Why the idempotency key matters

Without it, every retry has a chance of double-writing. A driver logs 1500 hrs, the request times out at the gateway (server actually wrote it), the outbox retries on reconnect, and now the asset has two log rows for the same shift. Now the cost-per-hour math is wrong, the PM threshold fires twice, and the next driver sees a confusing entry from themself.

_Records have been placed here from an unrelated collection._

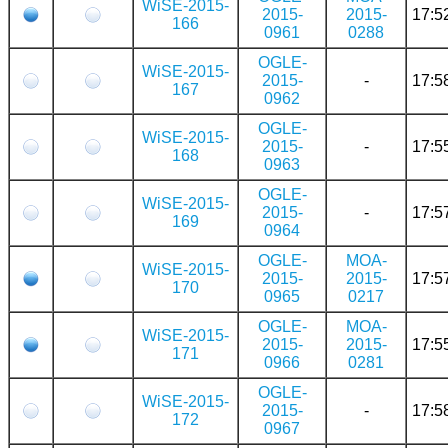
WiSE-2015-
2015-
2015-
17:5
166
0961
0288
OGLE-
WiSE-2015-
2015-
-
17:5
167
0962
OGLE-
WiSE-2015-
2015-
-
17:5
168
0963
OGLE-
WiSE-2015-
2015-
-
17:5
169
0964
OGLE-
MOA-
WiSE-2015-
2015-
2015-
17:5
170
0965
0217
OGLE-
MOA-
WiSE-2015-
2015-
2015-
17:5
171
0966
0281
OGLE-
WiSE-2015-
2015-
-
17:5
172
0967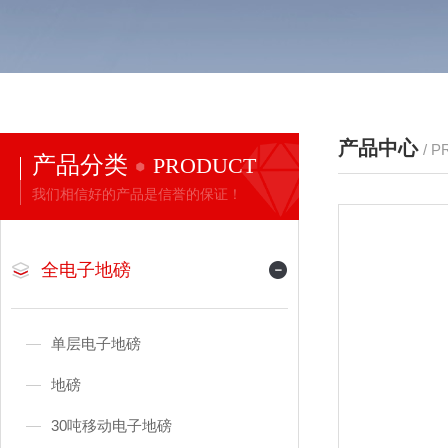
产品中心
/ 
产品分类
PRODUCT
我们相信好的产品是信誉的保证！
全电子地磅
单层电子地磅
地磅
30吨移动电子地磅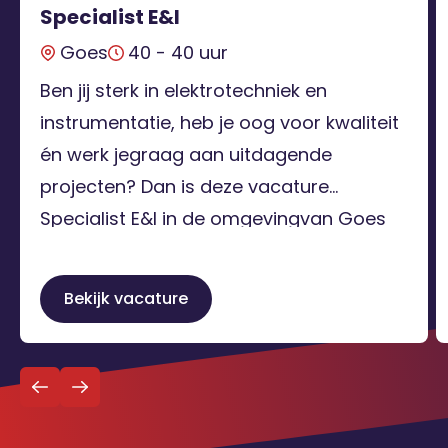
Specialist E&I
Goes
40 - 40 uur
Ben jij sterk in elektrotechniek en
instrumentatie, heb je oog voor kwaliteit
én werk jegraag aan uitdagende
projecten? Dan is deze vacature
Specialist E&I in de omgevingvan Goes
precies wat jij zoekt. In deze rol speel jij
een belangrijke rol in de opleveringvan
Bekijk vacature
nieuwe installaties, stops en renovaties
bij diverse klanten in de regio. Als […]
Terug naar
Schrijf je in voor de vacature alert
overzicht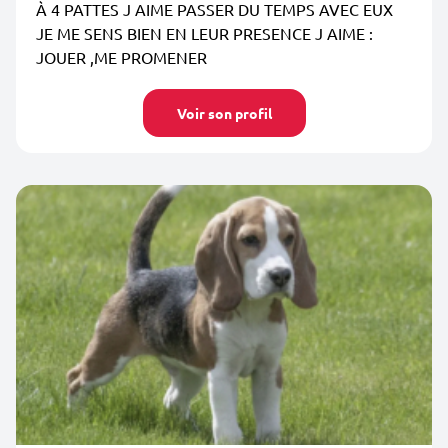
À 4 PATTES J AIME PASSER DU TEMPS AVEC EUX
JE ME SENS BIEN EN LEUR PRESENCE J AIME :
JOUER ,ME PROMENER
Voir son profil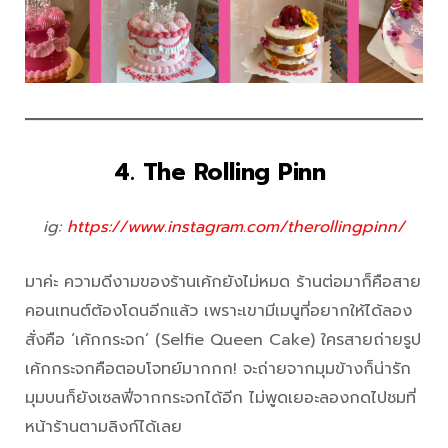
4. The Rolling Pinn
ig:
https://www.instagram.com/therollingpinn/
มาค่ะ ความดีงามของร้านเค้กยังไม่หมด ร้านต่อมาก็คือสาย
คอนเทนต์ต้องโดนอีกแล้ว เพราะเขามีเมนูที่อยากให้ได้ลอง
สั่งคือ ‘เค้กกระจก’ (Selfie Queen Cake) ใครสายถ่ายรูป
เค้กกระจกคือตอบโจทย์มากกก! จะถ่ายจากมุมข้างก็น่ารัก
มุมบนก็ยังเซลฟี่จากกระจกได้อีก ไม่พูดเยอะลองกดไปชมที่
หน้าร้านตามลิงก์ได้เลย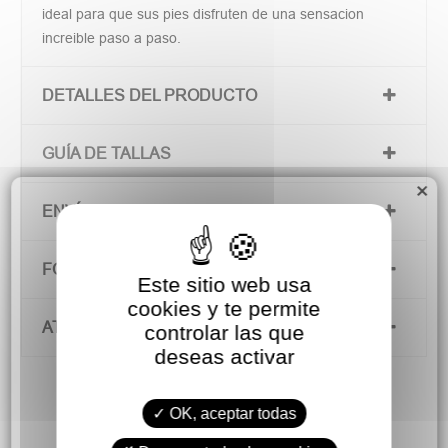
ideal para que sus pies disfruten de una sensacion
increible paso a paso.
DETALLES DEL PRODUCTO
GUÍA DE TALLAS
×
ENVÍOS Y DEVOLUCIONES
FORMAS DE PAGO
Este sitio web usa
cookies y te permite
ATENCIÓN AL CLIENTE
controlar las que
deseas activar
OK, aceptar todas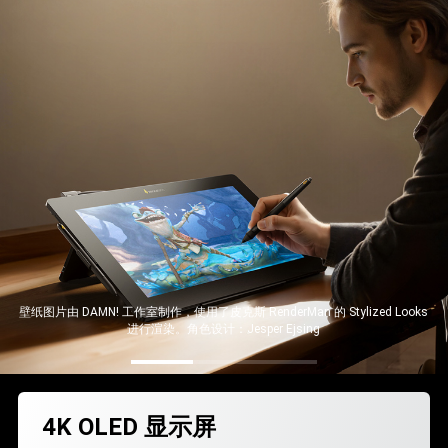
壁纸图片由 DAMN! 工作室制作，使用了皮克斯 RenderMan 的 Stylized Looks
进行渲染。角色设计：Jesper Ejsing
4K OLED 显示屏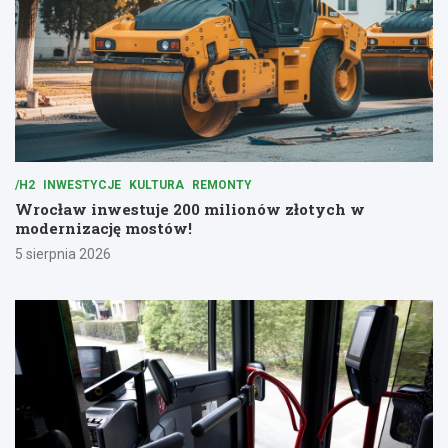
/H2
INWESTYCJE
KULTURA
REMONTY
Wrocław inwestuje 200 milionów złotych w
modernizację mostów!
5 sierpnia 2026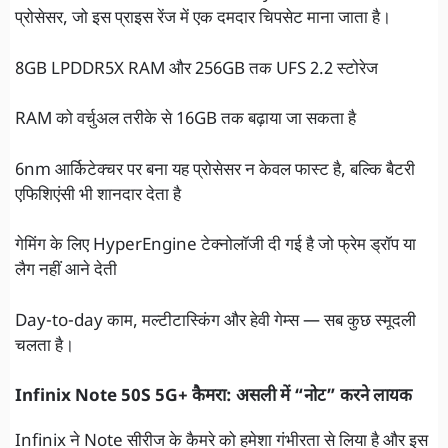
प्रोसेसर, जो इस प्राइस रेंज में एक दमदार चिपसेट माना जाता है।
8GB LPDDR5X RAM और 256GB तक UFS 2.2 स्टोरेज
RAM को वर्चुअल तरीके से 16GB तक बढ़ाया जा सकता है
6nm आर्किटेक्चर पर बना यह प्रोसेसर न केवल फास्ट है, बल्कि बैटरी
एफिशिएंसी भी शानदार देता है
गेमिंग के लिए HyperEngine टेक्नोलॉजी दी गई है जो फ्रेम ड्रॉप या
लैग नहीं आने देती
Day-to-day काम, मल्टीटास्किंग और हेवी गेम्स — सब कुछ स्मूदली
चलता है।
Infinix Note 50S 5G+ कैमरा: असली में “नोट” करने लायक
Infinix ने Note सीरीज के कैमरे को हमेशा गंभीरता से लिया है और इस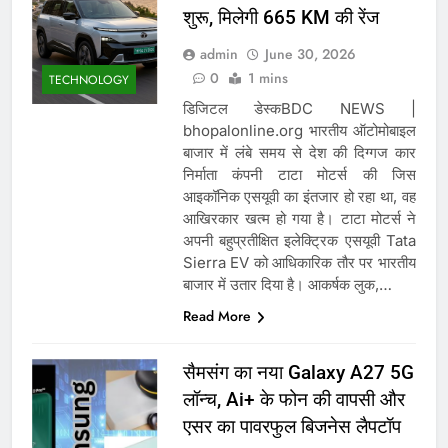
शुरू, मिलेगी 665 KM की रेंज
admin
June 30, 2026
0
1 mins
TECHNOLOGY
डिजिटल डेस्कBDC NEWS |
bhopalonline.org भारतीय ऑटोमोबाइल
बाजार में लंबे समय से देश की दिग्गज कार
निर्माता कंपनी टाटा मोटर्स की जिस
आइकॉनिक एसयूवी का इंतजार हो रहा था, वह
आखिरकार खत्म हो गया है। टाटा मोटर्स ने
अपनी बहुप्रतीक्षित इलेक्ट्रिक एसयूवी Tata
Sierra EV को आधिकारिक तौर पर भारतीय
बाजार में उतार दिया है। आकर्षक लुक,…
Read More
सैमसंग का नया Galaxy A27 5G
लॉन्च, Ai+ के फोन की वापसी और
एसर का पावरफुल बिजनेस लैपटॉप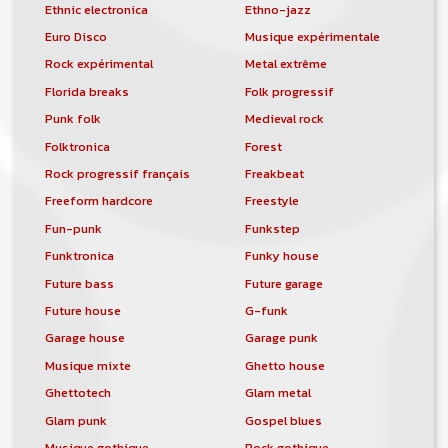
Ethnic electronica
Ethno-jazz
Euro Disco
Musique expérimentale
Rock expérimental
Metal extrême
Florida breaks
Folk progressif
Punk folk
Medieval rock
Folktronica
Forest
Rock progressif français
Freakbeat
Freeform hardcore
Freestyle
Fun-punk
Funkstep
Funktronica
Funky house
Future bass
Future garage
Future house
G-funk
Garage house
Garage punk
Musique mixte
Ghetto house
Ghettotech
Glam metal
Glam punk
Gospel blues
Musique gothique
Rock gothique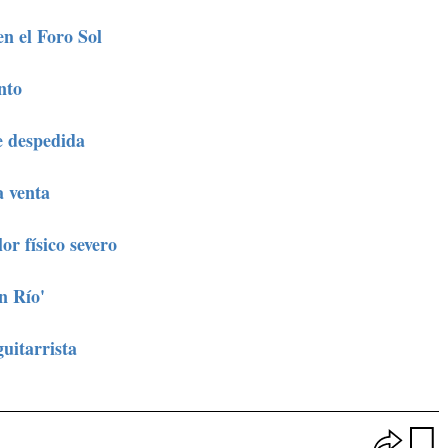
en el Foro Sol
nto
e despedida
a venta
r físico severo
n Río'
guitarrista
O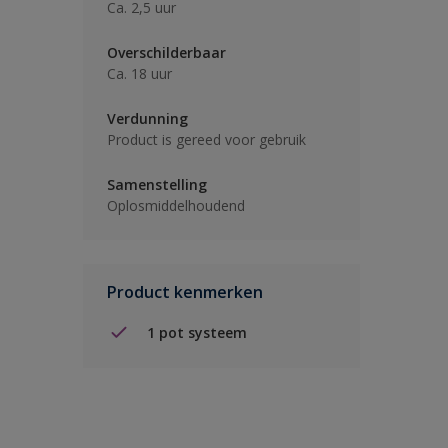
Ca. 2,5 uur
Overschilderbaar
Ca. 18 uur
Verdunning
Product is gereed voor gebruik
Samenstelling
Oplosmiddelhoudend
Product kenmerken
1 pot systeem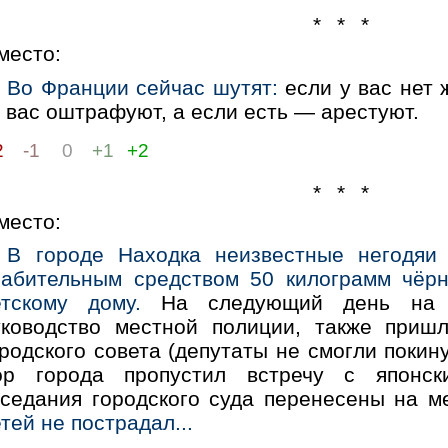
* * *
место:
Во Франции сейчас шутят:
если у вас нет 
 вас оштрафуют, а если есть — арестуют.
2
-1
0
+1
+2
* * *
место:
В городе Находка неизвестные негодяи
лабительным средством 50 килограмм чёр
етскому дому.
На следующий день на 
уководство местной полиции, также приш
родского совета (депутаты не смогли покин
эр города пропустил встречу с японск
аседания городского суда перенесены на м
тей не пострадал...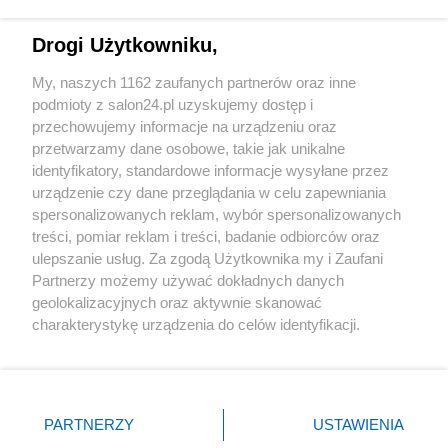
Technologie
Drogi Użytkowniku,
Sport
My, naszych 1162 zaufanych partnerów oraz inne
podmioty z salon24.pl uzyskujemy dostęp i
Społeczeństwo
przechowujemy informacje na urządzeniu oraz
przetwarzamy dane osobowe, takie jak unikalne
Kultura
identyfikatory, standardowe informacje wysyłane przez
urządzenie czy dane przeglądania w celu zapewniania
spersonalizowanych reklam, wybór spersonalizowanych
treści, pomiar reklam i treści, badanie odbiorców oraz
ulepszanie usług. Za zgodą Użytkownika my i Zaufani
X
Facebook
Instagram
Youtube
Partnerzy możemy używać dokładnych danych
geolokalizacyjnych oraz aktywnie skanować
charakterystykę urządzenia do celów identyfikacji.
Web Content Media sp. z o. o. © 2022
Ponieważ cenimy Twoją prywatność, prosimy o zgodę na
korzystanie z tych technologii poprzez kliknięcie
„Akceptuję”. Zgoda jest dobrowolna i zawsze możesz ją
Pomoc
O nas
Praca
Reklama
Kontakt
zmienić/wycofać klikając przycisk ustawień prywatności
PARTNERZY
USTAWIENIA
znajdujący się w lewym dolnym rogu strony
. Niektóre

The Postgres unique index closes the loop:

@@unique([organizationId, clientMutationId])  // on HoursLog

Server inserts; if Postgres throws P2002 we re-fetch by the unique key and return the existing id. Idempotent semantics without a per-route mutex.

What we don't do

  • Conflict-free replicated data types (CRDTs). Yjs / Automerge are gorgeous; they're also a six-month rewrite of the data model for a problem that idempotency keys solve in 50 lines. We'll revisit when collaborative editing becomes a use case (it isn't today).
  • Background sync via the Background Sync API. Unsupported on iOS Safari (and Chrome / Firefox treat it as best-effort). We rely on foreground-tab triggers + the existing service worker. When we wrap in Capacitor (see /docs), the native shell's background tasks plugin gets us proper OS-level wake-ups.
  • Photo bytes in the outbox. Photos go straight to the photo upload endpoint as a separate request — the outbox row stores a photoTempId that the API resolves to a real photo id post-upload. Cuts queue rows from megabytes to bytes.

What the user sees

A subtle “Pending sync · 3” pill in the header. Tap it to see the outbox contents. We don't toast on every successful drain — silence is the goal — but we DO toast when something fails for the third time so the user knows manual intervention may be needed (rare; usually a payload validation issue we can fix server-side and let the retry sweep up).

The code

lib/offline-hours-outbox.ts on the client; HoursLog.clientMutationId + the route handler in app/api/log-hours/route.ts on the server.